The government creates and distributes pollution quotas, most fairly through an auction. This creates an incentive for firms to reduce their emissions and be able to sell rather than purchase pollution quotas. Under this system the market determines the price of quotas.
What is carbon tax ?
A carbon tax is a fee placed on greenhouse gas pollution mainly from burning fossil fuels. This can be done by placing a surcharge on carbon-based fuels and other sources of pollution such as industrial processes.
Pricing carbon emissions through a carbon tax is one of the most powerful incentives that governments have to encourage companies and households to pollute less by investing in cleaner technologies and adopting greener practices.
Pros and cons of 'cap-and-trade' and 'carbon tax'
Cap-and-trade has one key environmental advantage over a carbon tax: It provides more certainty about the amount of emissions reductions that will result and little certainty about the price of emissions (which is set by the emissions trading market). A carbon tax provides certainty about the price but little certainty about the amount of emissions reductions.
A carbon tax also has one key advantage: It is easier and quicker for governments to implement.A carbon tax can be very simple. It can rely on existing administrative structures for taxing fuels and can therefore be implemented in just a few months. In theory, the same applies to cap-and-trade systems, but in practice they tend to be much more complex. More time is required to develop the necessary regulations, and they are more susceptible to lobbying and loopholes. Cap-and-trade also requires the establishment of an emissions trading market.
Countries which have adopted an innovative approach of carbon tax
Sweden has used a carbon tax to reduce greenhouse gas emissions since 1991. Although a suite of other policies has also been used, the Swedish Ministry of Environment estimated the carbon tax has cut emissions by an additional 20 per cent (as opposed to solely relying on regulations), enabling the country to achieve its 2012 target under the Kyoto Protocol.
In Canada, (British Columbia ) B.C. and Quebec provinces use carbon taxes as part of their strategies to reduce emissions and encourage investments in energy-efficiency and renewable energy.
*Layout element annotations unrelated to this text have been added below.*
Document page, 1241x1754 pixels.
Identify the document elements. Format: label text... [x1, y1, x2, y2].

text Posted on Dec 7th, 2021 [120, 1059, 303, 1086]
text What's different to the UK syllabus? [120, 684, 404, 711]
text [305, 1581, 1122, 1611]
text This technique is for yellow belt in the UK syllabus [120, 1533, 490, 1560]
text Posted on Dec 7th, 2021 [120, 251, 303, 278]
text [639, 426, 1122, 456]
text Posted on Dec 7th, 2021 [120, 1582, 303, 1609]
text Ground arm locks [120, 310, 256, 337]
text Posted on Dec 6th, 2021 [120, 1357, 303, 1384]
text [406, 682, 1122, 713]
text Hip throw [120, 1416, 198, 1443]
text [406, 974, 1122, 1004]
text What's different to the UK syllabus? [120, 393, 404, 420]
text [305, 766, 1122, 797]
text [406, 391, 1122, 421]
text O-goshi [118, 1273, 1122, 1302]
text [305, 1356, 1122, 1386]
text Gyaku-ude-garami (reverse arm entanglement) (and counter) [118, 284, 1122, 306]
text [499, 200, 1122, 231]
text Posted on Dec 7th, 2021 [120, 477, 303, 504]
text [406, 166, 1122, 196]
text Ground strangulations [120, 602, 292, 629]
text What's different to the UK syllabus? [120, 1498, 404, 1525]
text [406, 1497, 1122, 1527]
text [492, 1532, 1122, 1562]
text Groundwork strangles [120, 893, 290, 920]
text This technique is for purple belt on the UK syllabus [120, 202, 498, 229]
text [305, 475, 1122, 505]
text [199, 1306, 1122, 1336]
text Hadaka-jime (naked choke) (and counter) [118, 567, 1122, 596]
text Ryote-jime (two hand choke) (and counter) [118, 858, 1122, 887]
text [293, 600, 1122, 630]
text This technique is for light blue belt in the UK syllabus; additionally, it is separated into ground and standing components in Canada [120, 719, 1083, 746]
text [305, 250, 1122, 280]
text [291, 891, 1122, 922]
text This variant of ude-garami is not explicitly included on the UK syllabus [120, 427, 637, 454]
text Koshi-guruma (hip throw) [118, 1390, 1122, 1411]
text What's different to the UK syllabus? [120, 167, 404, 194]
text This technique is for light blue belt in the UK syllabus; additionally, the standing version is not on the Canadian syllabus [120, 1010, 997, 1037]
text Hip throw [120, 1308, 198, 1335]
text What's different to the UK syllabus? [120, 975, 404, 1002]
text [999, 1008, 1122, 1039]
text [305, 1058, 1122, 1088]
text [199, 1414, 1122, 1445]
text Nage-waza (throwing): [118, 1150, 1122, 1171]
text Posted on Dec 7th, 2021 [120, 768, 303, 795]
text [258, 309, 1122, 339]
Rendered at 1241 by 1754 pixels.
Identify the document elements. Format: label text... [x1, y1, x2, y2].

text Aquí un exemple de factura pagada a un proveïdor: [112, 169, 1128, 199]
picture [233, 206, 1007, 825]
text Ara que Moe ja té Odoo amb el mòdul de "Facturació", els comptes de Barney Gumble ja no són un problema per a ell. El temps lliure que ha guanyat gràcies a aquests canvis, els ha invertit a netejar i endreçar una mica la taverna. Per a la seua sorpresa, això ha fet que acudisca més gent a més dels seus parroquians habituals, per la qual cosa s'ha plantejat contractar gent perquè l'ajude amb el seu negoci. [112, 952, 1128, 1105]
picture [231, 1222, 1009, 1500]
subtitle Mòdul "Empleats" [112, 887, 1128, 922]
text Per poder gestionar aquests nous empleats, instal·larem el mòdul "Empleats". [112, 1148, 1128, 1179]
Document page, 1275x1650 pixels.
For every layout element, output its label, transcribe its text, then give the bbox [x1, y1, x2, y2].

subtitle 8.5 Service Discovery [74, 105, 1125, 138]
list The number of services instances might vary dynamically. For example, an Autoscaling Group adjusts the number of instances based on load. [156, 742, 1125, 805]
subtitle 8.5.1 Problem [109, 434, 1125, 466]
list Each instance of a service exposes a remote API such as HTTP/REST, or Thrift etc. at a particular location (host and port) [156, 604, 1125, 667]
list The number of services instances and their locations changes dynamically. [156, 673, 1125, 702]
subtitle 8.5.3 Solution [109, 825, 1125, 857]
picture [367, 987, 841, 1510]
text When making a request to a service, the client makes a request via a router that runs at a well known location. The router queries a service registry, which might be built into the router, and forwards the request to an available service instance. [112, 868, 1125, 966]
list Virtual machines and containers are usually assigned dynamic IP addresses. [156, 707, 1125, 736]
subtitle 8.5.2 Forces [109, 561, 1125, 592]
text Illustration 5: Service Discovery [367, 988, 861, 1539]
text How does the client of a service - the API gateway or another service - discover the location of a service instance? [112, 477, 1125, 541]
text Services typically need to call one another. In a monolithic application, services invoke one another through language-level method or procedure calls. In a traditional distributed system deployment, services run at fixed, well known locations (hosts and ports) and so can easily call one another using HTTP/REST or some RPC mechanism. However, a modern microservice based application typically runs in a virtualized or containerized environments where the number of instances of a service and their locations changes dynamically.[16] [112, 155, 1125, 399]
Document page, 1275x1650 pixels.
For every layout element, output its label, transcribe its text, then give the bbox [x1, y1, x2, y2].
A groundbreaking study shows that Canada's economy can still grow by almost 20 per cent over the next decade while the country dramatically reduces its greenhouse gas pollution by about half.
Actually, India has a carbon tax of sorts. United Progressive Alliance government’s budget of 2010-11 introduced a cess of Rs. 50 per tonne of both domestically produced and imported coal. In Union Budget 2014, the government increased the coal cess from Rs 50 a tonne to Rs 100 a tonne. However, the idea of this cess, it must be admitted, was less to curb carbon emissions but more to raise revenues for the National Clean Energy Fund. Of course, the Fund itself could well support carbon mitigation initiatives but its take-off has been slow so far since Finance Ministers see it as a source of mitigating not carbon but the fiscal deficit. The Fund has close to Rs. 15,000 crore already accumulated in it and this will grow rapidly as coal consumption increases. But the important point is that India already has an important half-step, even though its version of a carbon tax is not economy-wide and it is far below the levels that are generally accepted as being desirable (around $20-25 per tonne of carbon).